Yapılacak iş »
1968 sonrası Fransa'nın düşünce hayatını anlatan metne göre Perry Anderson, bir zamanlar devrimci düşüncelerin yuvası olan Paris'in neye dönüştüğünü söyler?

‘Gerçekliğe ve Geleneğe Karşı’ kitabının yazarı Halil Turhanlı “Fransa’nın 1968 sonrası politik ikliminde ve düşünce hayatında muhafazakârlığın egemen olmasında Raymond Aron ve onun çevresinde bulunan hemen hepsi asistanları ya da eski öğrencileri olan genç entelektüellerin büyük payı vardı” diyor.
Marksist tarihçi Perry Anderson 1968 sonrasında Fransa’nın entelektüel dünyasında radikal soldan muhafazakârlığa geçiş dönemi yaşandığını, sürecin sonunda muhafazakârlığın egemenliğini tesis ettiğini, sağın kültürel üstünlük sağladığını belirtir. Anderson’a göre bir zamanlar devrimci düşüncelerin yuvası olan Paris Avrupa muhafazakârlığının başkentine dönüşmüştür (P.Anderson, In the Tracts of Historical Materialism, Verso Books, 1983 ). Anderson bunun sorumluluğunu yapısalcığa ve post-yapısalcılığa yükler. Tarihsel materyalizmi onların ikinci plana attıklarını belirtir. Ancak sözünü ettiği dönem açısından Raymond Aron ve çevresindeki entelektüellerin etkisini görmezden gelir. Gerçekten 1968 sonrasında liberal muhafazakâr Aron’un düşünceleri yeniden güncellik kazanmış, ilgi görmüştü. Onun bir kamu entelektüeli olarak yeniden öne çıktığı bir dönemdir bu.

Verilen malzeme »
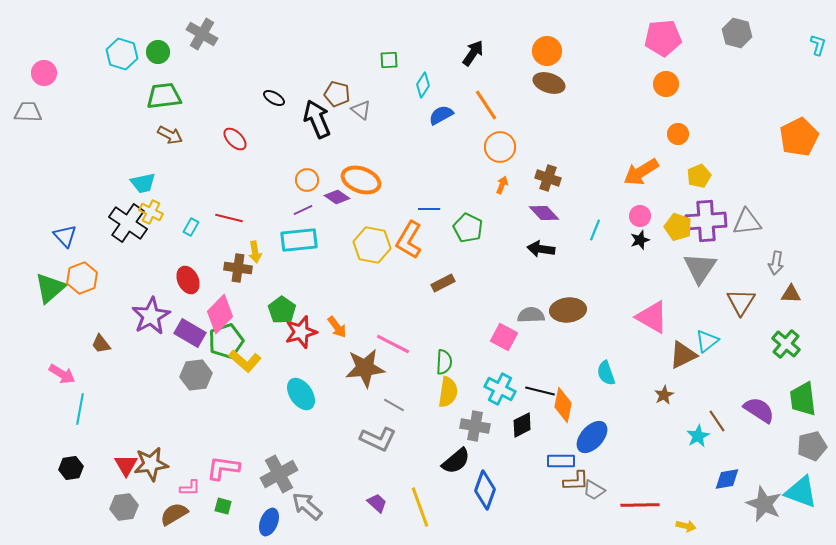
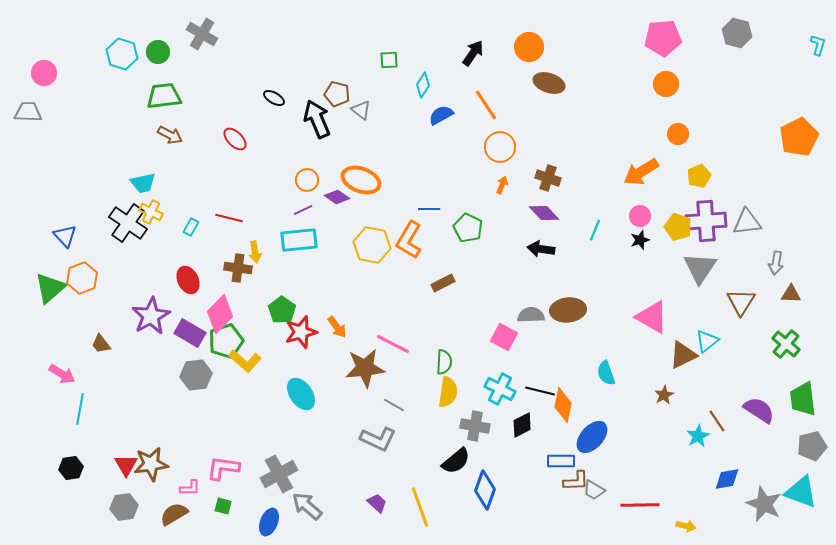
orange circle at (547, 51): moved 18 px left, 4 px up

Alıştırma sonucu »
Paris'in Avrupa muhafazakârlığının başkentine dönüştüğünü söyler.